Young Ethiopians in Obock are either unaware or unfazed by the dangers awaiting across the sea. Around 250 have set up makeshift homes under acacia trees and in caves beneath the cliffs near the rubbish-strewn village of Fantahero.

“So what?” asks Hassen, a 20-year-old teacher from Wollo region. “That’s the life of the Ethiopian people.” His companion, Murad, 18, agrees: “We fear Ethiopia more than the war in Yemen.”

Many cite persecution and violence as reasons for fleeing. Oromos, the country’s largest ethnic group, complain of marginalisation; for more than three years anti-government protests and deadly confrontations with security forces have plagued the region. “I quit my schooling and came here,” says Mohammed, a 17-year-old from Arsi in southern Oromia. “I was a ninth-grade student. But when I saw youths like myself being arrested and thrown in jail I decided to leave. I was afraid of being arrested too.”
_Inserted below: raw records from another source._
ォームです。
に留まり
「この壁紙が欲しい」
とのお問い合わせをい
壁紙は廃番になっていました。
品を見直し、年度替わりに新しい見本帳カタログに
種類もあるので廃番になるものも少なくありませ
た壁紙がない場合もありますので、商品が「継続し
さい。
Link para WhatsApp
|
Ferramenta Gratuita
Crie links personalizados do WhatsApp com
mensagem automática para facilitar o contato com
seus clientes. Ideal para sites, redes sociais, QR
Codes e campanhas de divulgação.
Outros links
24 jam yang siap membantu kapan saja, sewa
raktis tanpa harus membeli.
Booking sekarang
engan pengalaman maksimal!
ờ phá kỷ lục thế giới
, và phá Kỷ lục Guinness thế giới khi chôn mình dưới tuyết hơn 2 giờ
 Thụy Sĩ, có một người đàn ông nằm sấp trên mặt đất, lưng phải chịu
Four young migrants, from the Ethiopian region of Oromia, pictured a few kilometres north of Tadjoura en route to Obock, their final coastal destination. Image by Charlie Rosser. Djibouti, 2018.
Four young migrants, from the Ethiopian region of Oromia, pictured a few kilometres north of Tadjoura en route to Obock, their final coastal destination. Image by Charlie Rosser. Djibouti, 2018.

But for most, poverty is the biggest grievance. “I’m going to Yemen because I need work,” says Hassen. “There’s nothing in Ethiopia. I have a job but it is too expensive there–2,000 birr (£53) a month? That is not enough! In Saudi Arabia I will get 10,000 birr a month.”

Three days earlier, police had arrived in Fantahero and loaded many of the boys into trucks to deposit at the Ethiopian border. But on the whole the migrants are tolerated. Obock locals have done well out of smuggling and a journey that costs somewhere between $300 and $500 (£221-£368) per person. “Nobody will control it,” says Momina Ahmed, a French-Djiboutian who grew up in the town. “All the locals, including the authorities, are profiting.”

An IOM transit centre in Obock, across the road from a UNHCR camp for Yemeni refugees fleeing in other direction, is one of the few institutions available for people who want to return to Ethiopia. It assists with voluntary returns, but it can take in only around 250 at any one time. Mohammed, the schoolboy from Arsi, says he is one of the few in Fantahero to get cold feet, but that the centre was full when he visited earlier in the day.

People queue to register at the IOM transit centre in Obock, where voluntary returns to Ethiopia are organised. Image by Charlie Rosser. Djibouti, 2018.
People queue to register at the IOM transit centre in Obock, where voluntary returns to Ethiopia are organised. Image by Charlie Rosser. Djibouti, 2018.

Elsewhere in Djibouti, facilities are even more scarce. Mobile health patrols started work only late last year. There are plans to build a humanitarian shelter at Lake Assal, near where the desert hits the coast. There is only one shelter in Djibouti City for migrant children, Caritas, and it is prohibited from providing beds at night.

Last year UNHCR launched a campaign to raise awareness of the dangers of the Red Sea crossing. But it struggles to compete with the tales of relative wealth trickling back to the Ethiopian communities so susceptible to the Gulf’s lure. The expulsion of some 140,000 undocumented Ethiopians by the Saudis late last year also seems to have had little impact: Botti says many almost immediately tried again. About 15% of those arriving in Yemen have made the journey at least once before, according to the RMMS.

Few will return home without something to show for their efforts. “If it is the will of Allah to improve my life, then maybe one day I will return to Ethiopia,” Badru says fatalistically. Just as he speaks a police truck pulls round the corner. Within moments, the four boys have been ushered into the back by armed police officers, their long, hard journey cut suddenly short.

Ethiopians who have run out of money wait at the docks in the town of Tadjoura, en route to Obock, in the hope of securing casual employment. Image by Charlie Rosser. Djibouti, 2018.
Ethiopians who have run out of money wait at the docks in the town of Tadjoura, en route to Obock, in the hope of securing casual employment. Image by Charlie Rosser. Djibouti, 2018.